What to work on:
Lay out every line of the records below as a JSON list of strings, with one string per line and no blank lines. Leave the pictures out of your answer.

Data entries:
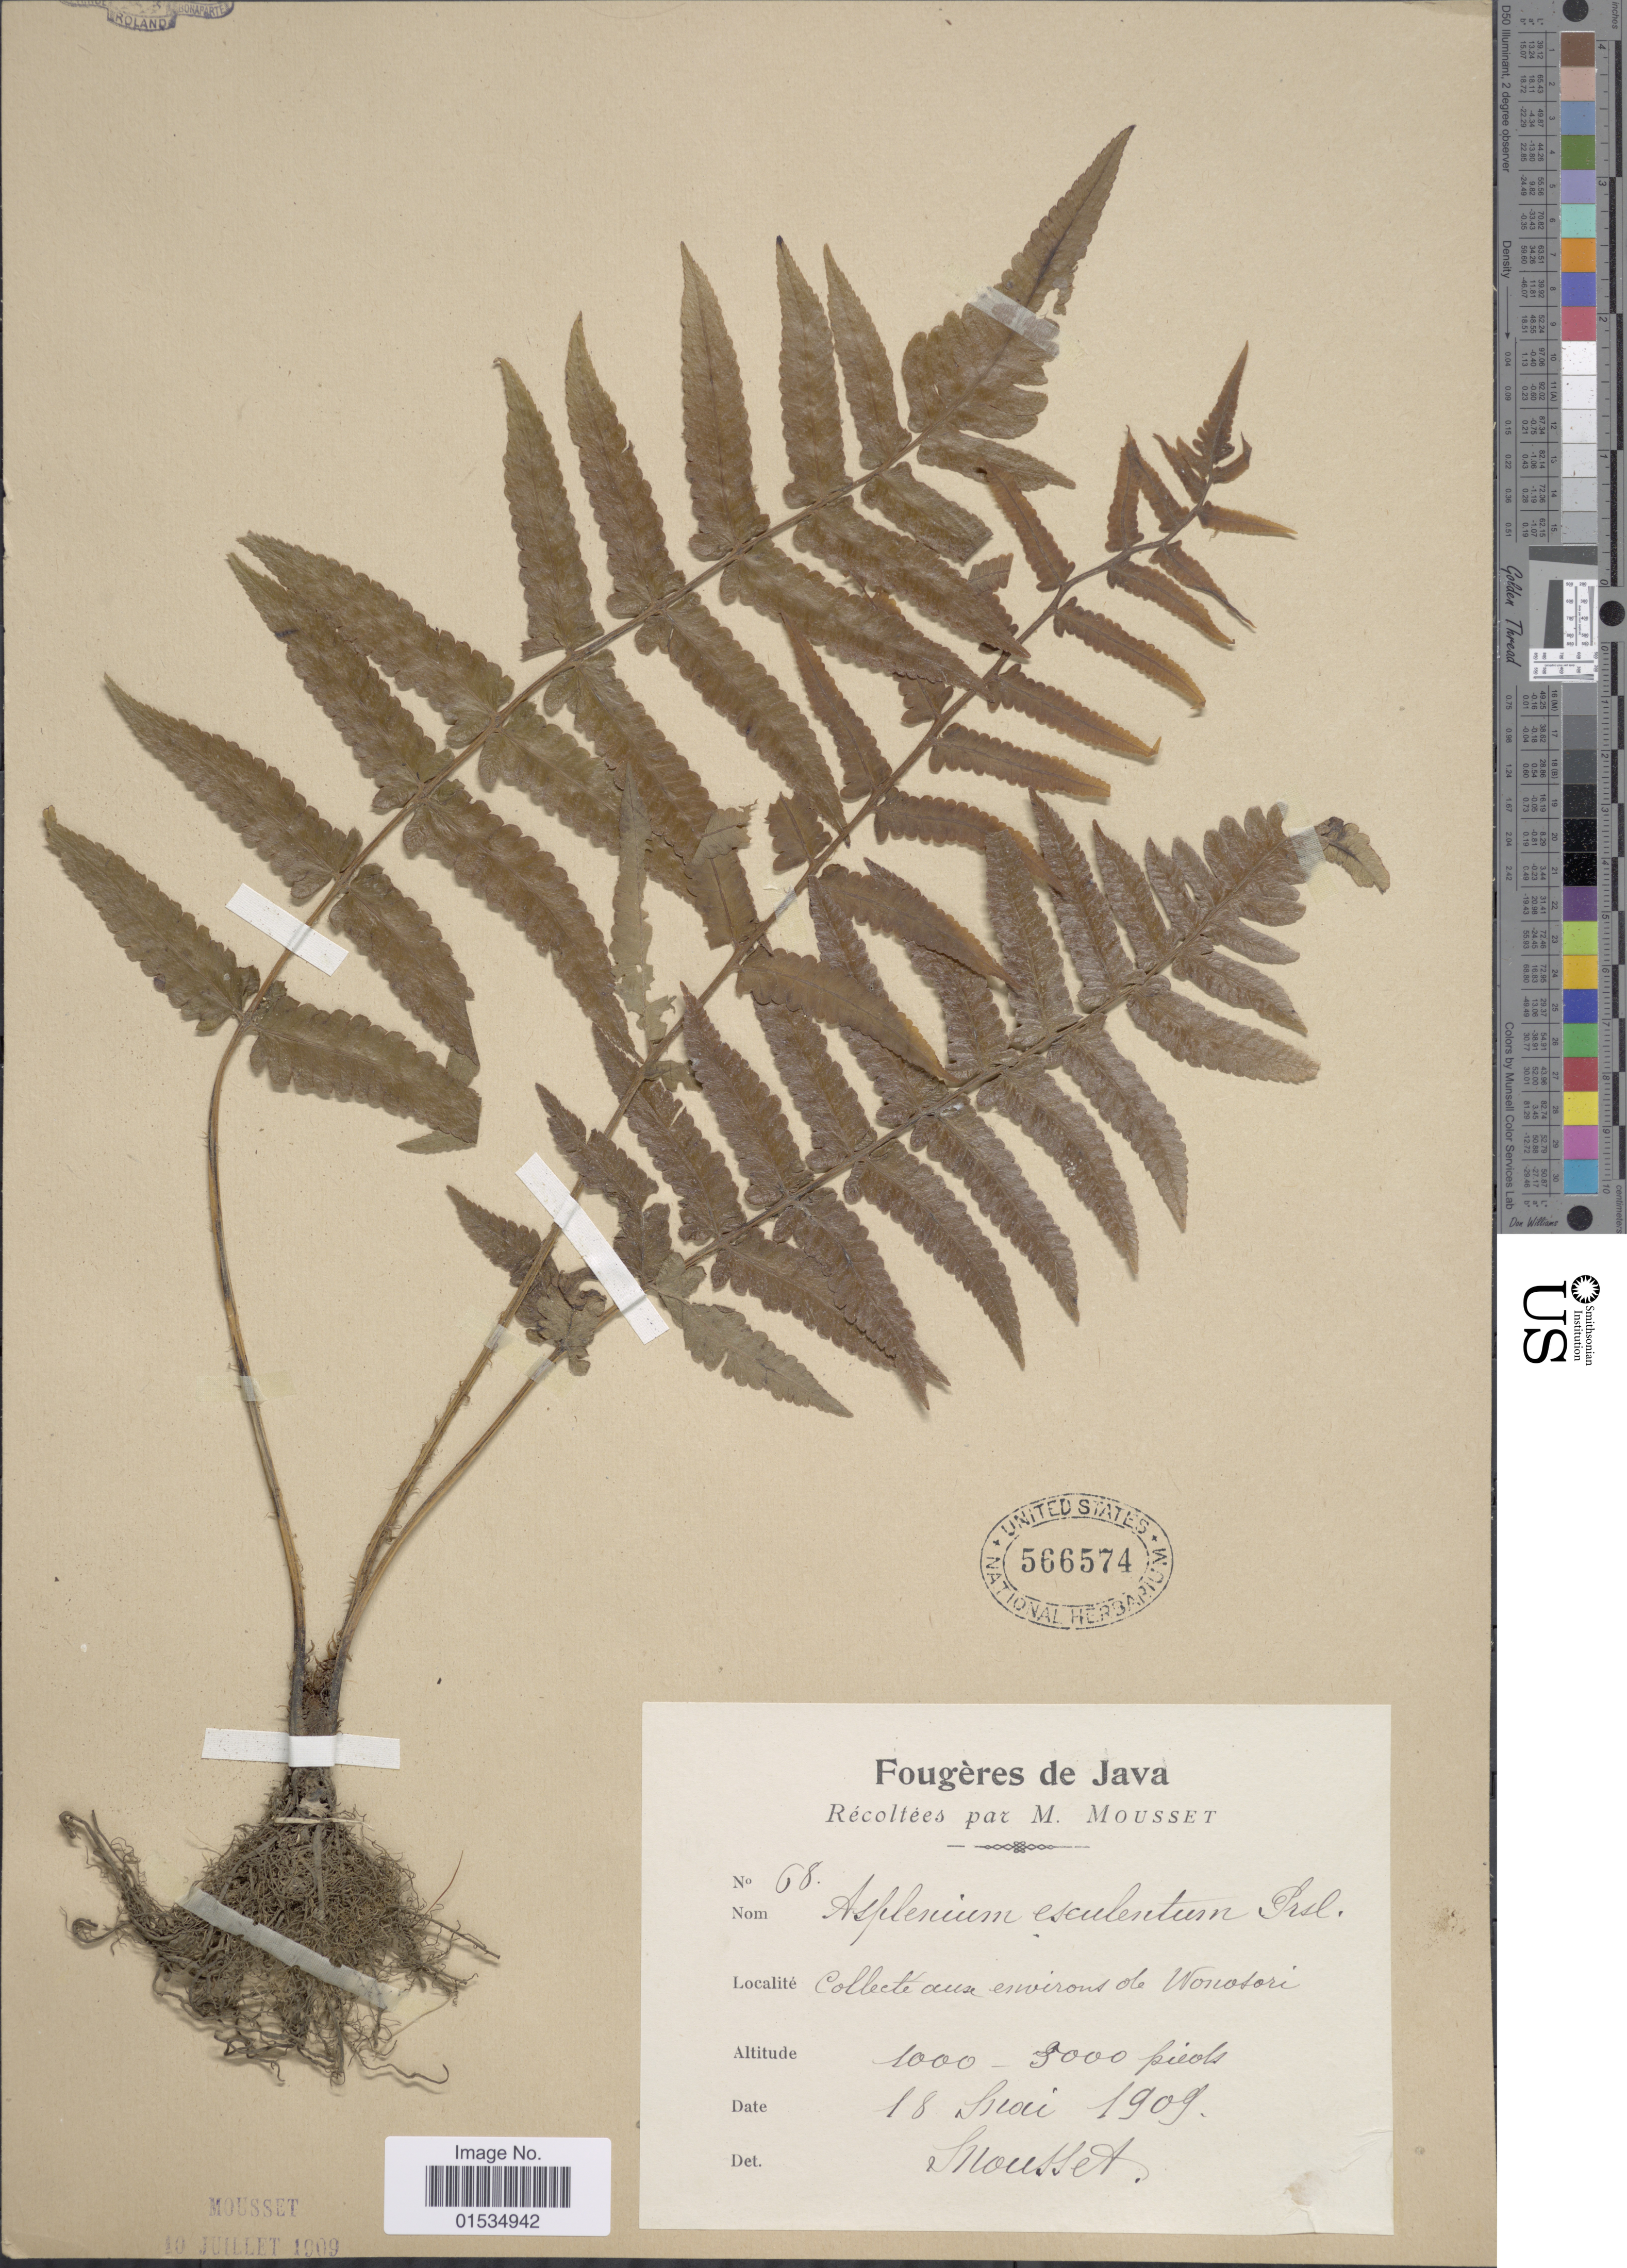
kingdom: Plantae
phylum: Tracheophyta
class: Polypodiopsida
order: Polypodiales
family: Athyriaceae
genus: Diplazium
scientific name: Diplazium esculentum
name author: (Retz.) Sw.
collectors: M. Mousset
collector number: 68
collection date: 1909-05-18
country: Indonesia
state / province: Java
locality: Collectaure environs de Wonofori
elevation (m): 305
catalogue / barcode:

Solution to the exercise:
[
  "kingdom: Plantae",
  "phylum: Tracheophyta",
  "class: Polypodiopsida",
  "order: Polypodiales",
  "family: Athyriaceae",
  "genus: Diplazium",
  "scientific name: Diplazium esculentum",
  "name author: (Retz.) Sw.",
  "collectors: M. Mousset",
  "collector number: 68",
  "collection date: 1909-05-18",
  "country: Indonesia",
  "state / province: Java",
  "locality: Collectaure environs de Wonofori",
  "elevation (m): 305",
  "catalogue / barcode:"
]